CITES (pronounced SIGH-tees) is the principal international agency responsible for the regulation of trade in all endangered species. Since CITES was established in 1973 as part of the United Nations Environment Program, 102 countries have joined it.
At the meeting, delegates will consider a proposal by Tanzania that elephants be shifted from CITES' Appendix II, which allows legal ivory trade with import quotas, onto Appendix I, which would prohibit ivory trade. A two-thirds vote is required for the change.
According to CITES figures, its ivory control unit has received $308,647 in contributions since 1985. Of that, $238,470, or 77 percent, has come from ivory traders, many of them in Japan and Hong Kong.
CITES' other activities are supported by contributions from member nations. Jaques Berney, deputy secretary general of CITES, said the secretariat had proposed inclusion of the ivory unit in the member-supported budget, but delegates to the 1987 CITES meeting didn't want to increase the budget.

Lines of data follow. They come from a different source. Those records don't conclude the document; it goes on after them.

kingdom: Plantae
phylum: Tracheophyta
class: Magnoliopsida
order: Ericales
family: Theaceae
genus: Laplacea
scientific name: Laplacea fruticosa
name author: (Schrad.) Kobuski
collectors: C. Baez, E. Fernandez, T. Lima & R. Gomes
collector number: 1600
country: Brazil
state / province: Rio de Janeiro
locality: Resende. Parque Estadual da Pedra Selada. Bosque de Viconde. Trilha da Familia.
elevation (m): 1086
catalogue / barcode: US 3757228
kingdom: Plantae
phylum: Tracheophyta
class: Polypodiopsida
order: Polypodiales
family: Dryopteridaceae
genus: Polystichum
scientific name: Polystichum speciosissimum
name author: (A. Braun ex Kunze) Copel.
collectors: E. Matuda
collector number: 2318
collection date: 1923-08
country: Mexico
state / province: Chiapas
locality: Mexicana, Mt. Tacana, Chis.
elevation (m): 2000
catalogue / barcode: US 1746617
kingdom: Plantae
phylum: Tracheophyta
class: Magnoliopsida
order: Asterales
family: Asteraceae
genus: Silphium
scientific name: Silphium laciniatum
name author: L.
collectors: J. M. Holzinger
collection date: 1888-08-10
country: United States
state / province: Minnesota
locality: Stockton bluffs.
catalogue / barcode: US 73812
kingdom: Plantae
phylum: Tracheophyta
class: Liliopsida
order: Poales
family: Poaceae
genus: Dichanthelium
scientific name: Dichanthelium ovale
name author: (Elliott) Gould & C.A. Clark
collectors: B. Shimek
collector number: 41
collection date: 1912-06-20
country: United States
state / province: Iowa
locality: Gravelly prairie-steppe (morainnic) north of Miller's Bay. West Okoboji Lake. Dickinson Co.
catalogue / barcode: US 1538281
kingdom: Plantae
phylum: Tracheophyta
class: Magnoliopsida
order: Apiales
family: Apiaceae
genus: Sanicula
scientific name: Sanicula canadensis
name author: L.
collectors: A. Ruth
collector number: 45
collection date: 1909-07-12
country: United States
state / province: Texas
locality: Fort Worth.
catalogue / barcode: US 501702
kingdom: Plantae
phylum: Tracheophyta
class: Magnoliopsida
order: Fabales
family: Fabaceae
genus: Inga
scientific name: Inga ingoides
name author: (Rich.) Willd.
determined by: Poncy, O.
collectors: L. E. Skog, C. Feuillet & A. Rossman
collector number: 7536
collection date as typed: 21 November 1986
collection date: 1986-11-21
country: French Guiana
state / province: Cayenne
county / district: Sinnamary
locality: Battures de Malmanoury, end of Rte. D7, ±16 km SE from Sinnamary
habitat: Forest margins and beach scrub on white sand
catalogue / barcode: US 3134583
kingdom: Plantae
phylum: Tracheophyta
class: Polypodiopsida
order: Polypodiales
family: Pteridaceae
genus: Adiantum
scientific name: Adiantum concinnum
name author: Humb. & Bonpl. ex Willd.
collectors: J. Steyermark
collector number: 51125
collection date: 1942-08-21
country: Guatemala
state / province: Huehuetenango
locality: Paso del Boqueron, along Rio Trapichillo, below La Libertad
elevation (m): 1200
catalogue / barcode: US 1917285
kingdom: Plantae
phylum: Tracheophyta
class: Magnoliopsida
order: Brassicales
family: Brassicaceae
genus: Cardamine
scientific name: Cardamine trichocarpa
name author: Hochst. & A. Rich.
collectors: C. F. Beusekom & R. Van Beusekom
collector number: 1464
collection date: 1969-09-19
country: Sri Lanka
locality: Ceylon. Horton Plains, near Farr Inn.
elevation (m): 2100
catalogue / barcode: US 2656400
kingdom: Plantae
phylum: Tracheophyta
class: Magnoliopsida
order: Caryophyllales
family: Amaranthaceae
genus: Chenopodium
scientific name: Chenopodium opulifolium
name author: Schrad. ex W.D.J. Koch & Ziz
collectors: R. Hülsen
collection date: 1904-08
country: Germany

"The problem," Berney said, "is that the only people who have really provided money in considerable quantities are the ivory traders."
Underlying the dispute is scientific disagreement over the danger the ivory trade poses to elephants.
While elephant specialists see evidence of a serious decline, CITES sees little need for drastic action.
"There is no disagreement about the decline of the elephants," Berney said. "But to say that the elephant is an endangered animal throughout Africa is, in our point of view, exaggerated."
Western, however, said projections indicate "the elephant is going to be effectively extinct much, much sooner than almost any other animal on the endangered list."
Computer models developed by the Ivory Trade Review Group were used to determine what action might stem the decline. "Only one option made any difference," said Western. "Ban trade entirely."
He said poaching has disrupted the family and breeding structure of elephant herds. Bulls, sought for their large tusks, are so scarce some females can't find mates. The slaughter of females leaves orphans that die soon after.
From 1979 to 1987, Africa's ivory exports fell from 900 metric tons to 300 metric tons, according to the Ivory Trade Review Group. Yet the slaughter has not appreciably declined.
In 1979, the group calculated, poachers had to slaughter 54 elephants to reap a metric ton of ivory. By 1987, after older elephants with larger tusks had gradually disappeared, it took 113 elephants to produce a metric ton of tusks. In addition, 55 orphaned calves died for each metric ton collected. They produced no ivory.
The ivory trade is estimated to be worth $1 billion a year, most of which goes to the traders and craftsmen. African countries where ivory trade flourishes earned only a few million dollars from ivory sales in 1987, Western said.
Elephants are worth far more to tourism, bringing an estimated $50 million a year into Kenya alone, he said. That is why Kenya and its neighbor Tanzania favor a ban, he said.